Image 1: A repository with interweaved commits on different branches
As the commit history does not change, pushing to a remote version of the same branch can be done without needing to force push. This has the advantage of being safer; there is less chance of accidental data loss.
A Case for Rebasing
Commits on the commit graph are displayed in the order that they were made. This means that commits on any given branch could be interwoven with others from other branches when displaying more than one branch. We can see this happening in Image 1. Depending on the frequency that members of a team commit code, commits on a branch could appear scattered – even with a small team. This could make the graph difficult to read and involve vertical scrolling, even with a modest number of commits. Let’s say we merged main
with feature-1
in our repository. The result would look like Image 2.
Image 2: main
has (fast forward) merged with feature-1
Rebasing a branch will reapply all commits to a new starting point. The result is that all commits on a branch will be listed together on the commit graph. By rebasing feature-2
onto main
, commits in feature-2
will be shown as a single uninterrupted block applied on the head of main
. We can see this in Image 3: all (two) commits for feature-2
are grouped together, making them easy to see.

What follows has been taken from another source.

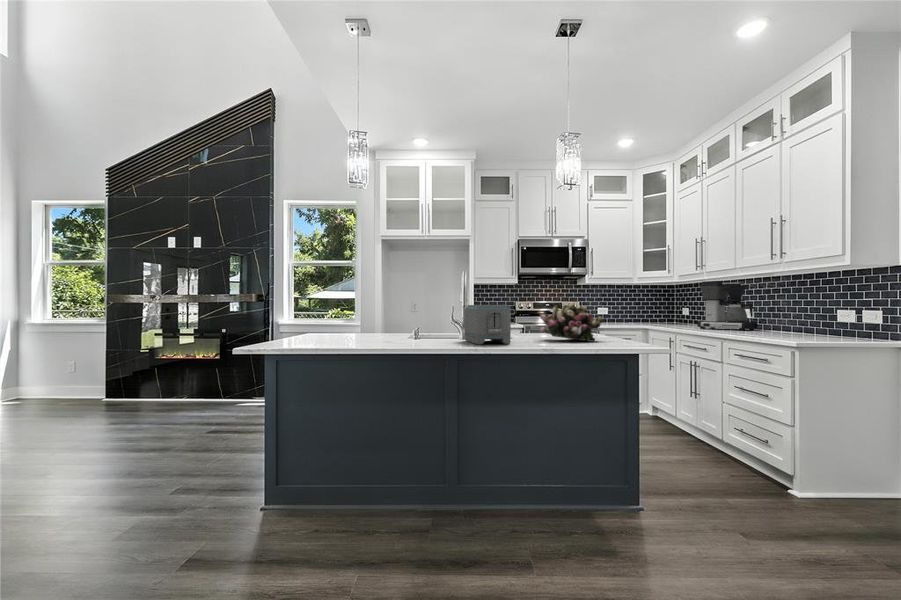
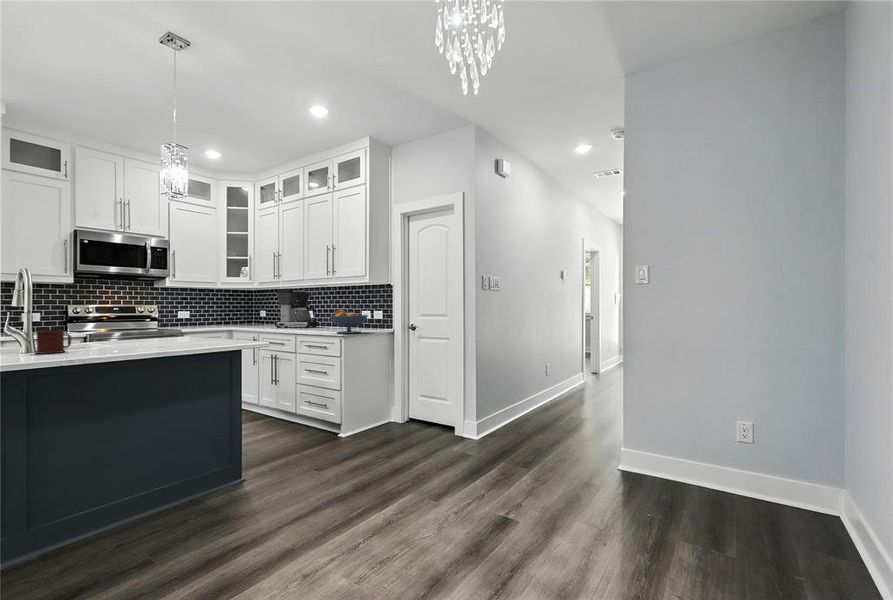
flower arrangement: present [540,303,603,342] -> none [153,310,210,341]
toaster: present [465,305,511,345] -> none [77,313,132,349]
fruit bowl: none [775,306,844,342] -> present [330,310,368,334]
mug: none [417,321,448,346] -> present [35,330,71,354]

Note that while the commits have been reapplied, the timestamp of each commit hasn’t changed.
Image 3: feature-2
has been rebased onto main
In addition to grouping the commits together, feature-2
now includes all the code that was in feature-1
. The biggest advantage of rebasing is that branches can be updated to include code from other branches without having to introduce merge commits: commits in a branch will only include code changes for that feature. This means that branches could be rebased – or reapplied – to other branches more easily too. This could be important if there are separate deployments based on different branches, and you’d like a feature transferred to another environment.
Despite its advantages, the destructive nature of rebasing means that it becomes impractical when a branch is shared by more than one developer.
Combining Rebase and Merge
Once rebased, a branch still needs to be merged into the main branch. We can do this in one of two ways. In Image 3, main
is directly behind the head of feature-2
. We have seen before that we could do a fast forward merge, and doing so would mean that no ‘extra’ (merge) commits are added to the repository in the process.
However, we might want to show that commits on feature-2
make up a feature and that they belong together as a single entity. At the moment, it’s easy to see because they are on feature-2
, but we might decide to delete this branch after the merge. In situations like this we can combine rebasing and merging by explicitly creating a merge commit. By using the command git merge feature-2 --no-ff
on main
, we can choose to override the default fast forward behaviour and create a merge commit instead. The result is shown in Image 4.
Image 4: feature-2
has been merged into main
with a merge commit
A Summary
Merging and rebasing branches are two different ways to update a working branch. Each approach has its own advantages and disadvantages. We can choose to merge, rebase, or a combination of both. Merging is simple to understand and does not alter history, making it a good choice when multiple people are working on the same branch.
Rebasing can improve the readability of a repository’s commit graph by grouping related commits together. It also lets you update a branch without introducing merge commits. This can make it easier to reapply a branch onto other branches: when transferring features to other deployment environments, for example. Once rebased, it can be merged into another branch either with or without a fast forward merge. However, rebasing is destructive. This makes it less suitable when many people are using the branch.
By understanding both approaches, you can confidently decide which is most appropriate for each situation. And like you know how to keep your code clean, you now know how to keep your repositories tidy too!